Figure understanding tasks:
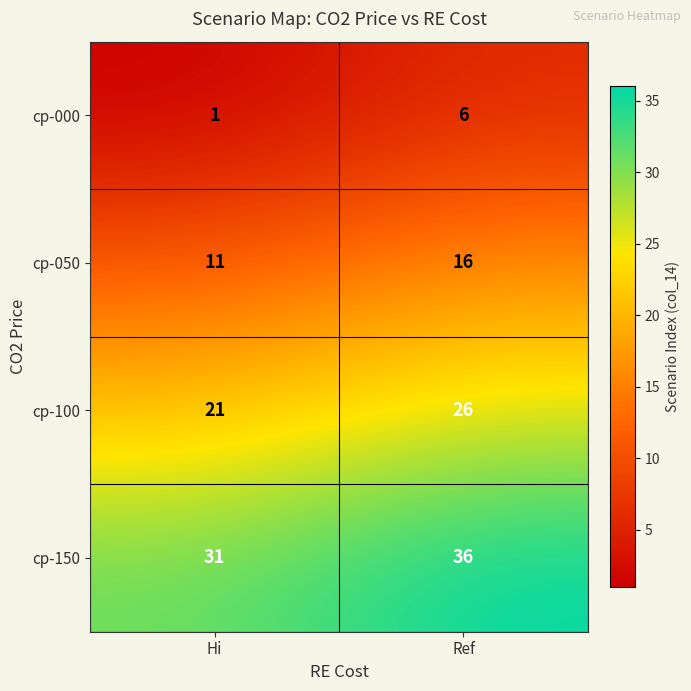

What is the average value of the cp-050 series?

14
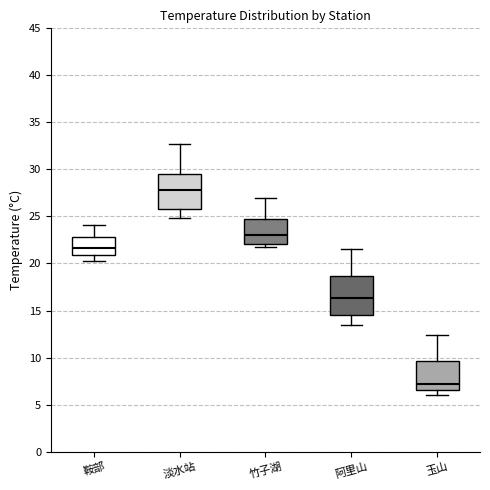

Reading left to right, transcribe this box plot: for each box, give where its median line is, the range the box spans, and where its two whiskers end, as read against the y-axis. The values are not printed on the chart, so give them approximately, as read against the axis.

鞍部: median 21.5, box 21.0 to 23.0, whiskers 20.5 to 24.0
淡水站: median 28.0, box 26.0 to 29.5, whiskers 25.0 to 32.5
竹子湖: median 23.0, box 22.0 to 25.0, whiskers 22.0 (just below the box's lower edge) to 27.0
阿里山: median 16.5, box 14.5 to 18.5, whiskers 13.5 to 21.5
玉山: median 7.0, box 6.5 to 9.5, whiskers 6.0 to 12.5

* _What is being asked_
Write out every line of the entries above word for word, omitting the pictures.

* _Reply to the task_
What is the average value of the cp-050 series?

14

Reading left to right, transcribe this box plot: for each box, give where its median line is, the range the box spans, and where its two whiskers end, as read against the y-axis. The values are not printed on the chart, so give them approximately, as read against the axis.

鞍部: median 21.5, box 21.0 to 23.0, whiskers 20.5 to 24.0
淡水站: median 28.0, box 26.0 to 29.5, whiskers 25.0 to 32.5
竹子湖: median 23.0, box 22.0 to 25.0, whiskers 22.0 (just below the box's lower edge) to 27.0
阿里山: median 16.5, box 14.5 to 18.5, whiskers 13.5 to 21.5
玉山: median 7.0, box 6.5 to 9.5, whiskers 6.0 to 12.5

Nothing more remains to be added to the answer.